UPDATING THE ESTIMATE OF THE PRO RATA PERCENTAGE
At a meeting in February, the Trust received a preliminary report from Resource Planning Consultants (“RPC”) analyzing the characteristics of the 1996 claim filings. You will recall that those filings were substantially higher (over 55,000) than predicted, prompting the commencement of another reestimation of the pro rata share. At that meeting, it was estimated that RPC’s effort to review the data and reformulate their predictions of total claims to be filed would take approximately 12 weeks. Also in February, the Trust met with the SCB, and the Representative of the Futures to inform them of these developments and to discuss Trust operational issues. After the predictions of the number, disease and timing of new claim filings is complete, that information will be combined with assumptions regarding the impact of the medical audit program, the value of the Trust’s assets over the defined period, and numerous other parameters impacting the Trust’s ultimate assets and liabilities.
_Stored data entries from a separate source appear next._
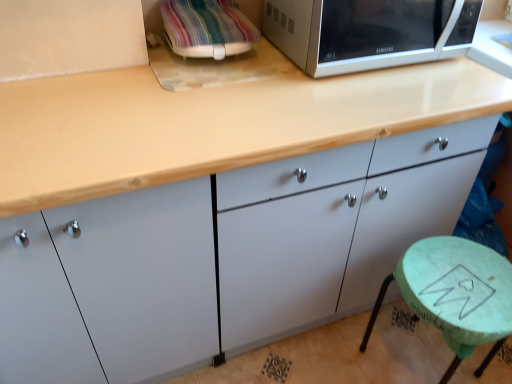
What do you see at coordinates (455, 294) in the screenshot? The height and width of the screenshot is (384, 512). I see `green marble stool at lower right` at bounding box center [455, 294].

Identify the location of multicolored fabric-covered microwave at upper right. (207, 28).

In order to click on green marble stool at lower right in this screenshot , I will do `click(455, 294)`.

From the picture: From a real-world perspective, is green marble stool at lower right located beneath multicolored fabric-covered microwave at upper right?

Yes.

From the image's perspective, is green marble stool at lower right above or below multicolored fabric-covered microwave at upper right?

Based on their image positions, green marble stool at lower right is located beneath multicolored fabric-covered microwave at upper right.

Choose the correct answer: Is green marble stool at lower right inside multicolored fabric-covered microwave at upper right or outside it?

green marble stool at lower right lies outside multicolored fabric-covered microwave at upper right.

Which object is positioned more to the left, green marble stool at lower right or multicolored fabric-covered microwave at upper right?

multicolored fabric-covered microwave at upper right.

Which object is closer to the camera, satin silver microwave at upper right or matte white cabinet at center?

Positioned in front is matte white cabinet at center.

Are satin silver microwave at upper right and matte white cabinet at center far apart?

No, satin silver microwave at upper right is not far from matte white cabinet at center.

Which object is positioned more to the right, satin silver microwave at upper right or matte white cabinet at center?

From the viewer's perspective, satin silver microwave at upper right appears more on the right side.

Based on the photo, can you confirm if satin silver microwave at upper right is smaller than matte white cabinet at center?

Yes, satin silver microwave at upper right is smaller than matte white cabinet at center.

Are green marble stool at lower right and matte white cabinet at center making contact?

green marble stool at lower right is not next to matte white cabinet at center, and they're not touching.

Is green marble stool at lower right surrounding matte white cabinet at center?

Actually, matte white cabinet at center is outside green marble stool at lower right.

The width and height of the screenshot is (512, 384). I want to click on round table behind the matte white cabinet at center, so click(x=455, y=294).

Is green marble stool at lower right oriented towards matte white cabinet at center?

No.

Between multicolored fabric-covered microwave at upper right and matte white cabinet at center, which one appears on the left side from the viewer's perspective?

multicolored fabric-covered microwave at upper right.

Is multicolored fabric-covered microwave at upper right shorter than matte white cabinet at center?

Yes.

Can you tell me how much multicolored fabric-covered microwave at upper right and matte white cabinet at center differ in facing direction?

0.214 degrees separate the facing orientations of multicolored fabric-covered microwave at upper right and matte white cabinet at center.

Which object is further away from the camera, multicolored fabric-covered microwave at upper right or matte white cabinet at center?

multicolored fabric-covered microwave at upper right is further away from the camera.

From a real-world perspective, is multicolored fabric-covered microwave at upper right physically located above or below green marble stool at lower right?

multicolored fabric-covered microwave at upper right is above green marble stool at lower right.

Is multicolored fabric-covered microwave at upper right at the right side of green marble stool at lower right?

Result: No.

How far apart are multicolored fabric-covered microwave at upper right and green marble stool at lower right?

multicolored fabric-covered microwave at upper right is 33.37 inches from green marble stool at lower right.

Where is `appliance behind the green marble stool at lower right`? appliance behind the green marble stool at lower right is located at coordinates (207, 28).

Is matte white cabinet at center not near green marble stool at lower right?

That's not correct — matte white cabinet at center is a little close to green marble stool at lower right.

Considering the positions of point (409, 228) and point (485, 276), is point (409, 228) closer or farther from the camera than point (485, 276)?

Point (409, 228).

Considering the relative sizes of matte white cabinet at center and green marble stool at lower right in the image provided, is matte white cabinet at center taller than green marble stool at lower right?

Correct, matte white cabinet at center is much taller as green marble stool at lower right.

Find the location of a particular element. This screenshot has height=384, width=512. cabinetry in front of the green marble stool at lower right is located at coordinates (223, 257).

Which is in front, satin silver microwave at upper right or multicolored fabric-covered microwave at upper right?

satin silver microwave at upper right is more forward.

How different are the orientations of satin silver microwave at upper right and multicolored fabric-covered microwave at upper right in degrees?

They differ by 1.57 degrees in their facing directions.

From the image's perspective, is satin silver microwave at upper right located above or below multicolored fabric-covered microwave at upper right?

Based on their image positions, satin silver microwave at upper right is located above multicolored fabric-covered microwave at upper right.

Between satin silver microwave at upper right and multicolored fabric-covered microwave at upper right, which one appears on the left side from the viewer's perspective?

From the viewer's perspective, multicolored fabric-covered microwave at upper right appears more on the left side.

At what (x,y) coordinates should I click in order to perform the action: click on appliance lying behind the green marble stool at lower right. Please return your answer as a coordinate pair (x, y). Looking at the image, I should click on (207, 28).

At what (x,y) coordinates should I click in order to perform the action: click on cabinetry lying below the satin silver microwave at upper right (from the image's perspective). Please return your answer as a coordinate pair (x, y). Looking at the image, I should click on (223, 257).

Considering their positions, is matte white cabinet at center positioned closer to multicolored fabric-covered microwave at upper right than satin silver microwave at upper right?

satin silver microwave at upper right lies closer to multicolored fabric-covered microwave at upper right than the other object.

Based on their spatial positions, is satin silver microwave at upper right or multicolored fabric-covered microwave at upper right further from green marble stool at lower right?

multicolored fabric-covered microwave at upper right lies further to green marble stool at lower right than the other object.

When comparing their distances from matte white cabinet at center, does multicolored fabric-covered microwave at upper right or satin silver microwave at upper right seem further?

multicolored fabric-covered microwave at upper right is further to matte white cabinet at center.

From the picture: Estimate the real-world distances between objects in this image. Which object is further from green marble stool at lower right, satin silver microwave at upper right or matte white cabinet at center?

satin silver microwave at upper right.

Considering their positions, is multicolored fabric-covered microwave at upper right positioned further to green marble stool at lower right than satin silver microwave at upper right?

Among the two, multicolored fabric-covered microwave at upper right is located further to green marble stool at lower right.

Estimate the real-world distances between objects in this image. Which object is closer to satin silver microwave at upper right, matte white cabinet at center or multicolored fabric-covered microwave at upper right?

multicolored fabric-covered microwave at upper right.

Looking at the image, which one is located closer to multicolored fabric-covered microwave at upper right, satin silver microwave at upper right or green marble stool at lower right?

satin silver microwave at upper right.

Based on their spatial positions, is green marble stool at lower right or multicolored fabric-covered microwave at upper right further from matte white cabinet at center?

Among the two, multicolored fabric-covered microwave at upper right is located further to matte white cabinet at center.

At what (x,y) coordinates should I click in order to perform the action: click on appliance between satin silver microwave at upper right and matte white cabinet at center from top to bottom. Please return your answer as a coordinate pair (x, y). Image resolution: width=512 pixels, height=384 pixels. Looking at the image, I should click on (207, 28).

Find the location of a particular element. Image resolution: width=512 pixels, height=384 pixels. cabinetry between satin silver microwave at upper right and green marble stool at lower right vertically is located at coordinates coord(223,257).

Identify the location of appliance between satin silver microwave at upper right and green marble stool at lower right in the vertical direction. (207, 28).

At what (x,y) coordinates should I click in order to perform the action: click on cabinetry that lies between multicolored fabric-covered microwave at upper right and green marble stool at lower right from top to bottom. Please return your answer as a coordinate pair (x, y). The image size is (512, 384). Looking at the image, I should click on (223, 257).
That effort remains on schedule, and we plan to meet with Trust constituencies as soon as additional information is available regarding this critical issue.
With the aid of the Trust’s investment banker, we are continuing to closely monitor the performance of the portfolio and in particular the Trust’s proportionately smaller, but still significant investment in the common stock of Schuller Corporation. The company reported continued good results for the First Quarter of 1997 and management, motivated with new stock incentives, has targeted another record for the full year. Nonetheless, consistent with our past practice and long-term goal to diversify the Trust Estate, the Trustees, with the assistance of their advisers, are continuing to plan for the eventual monetization of this investment at appropriate values.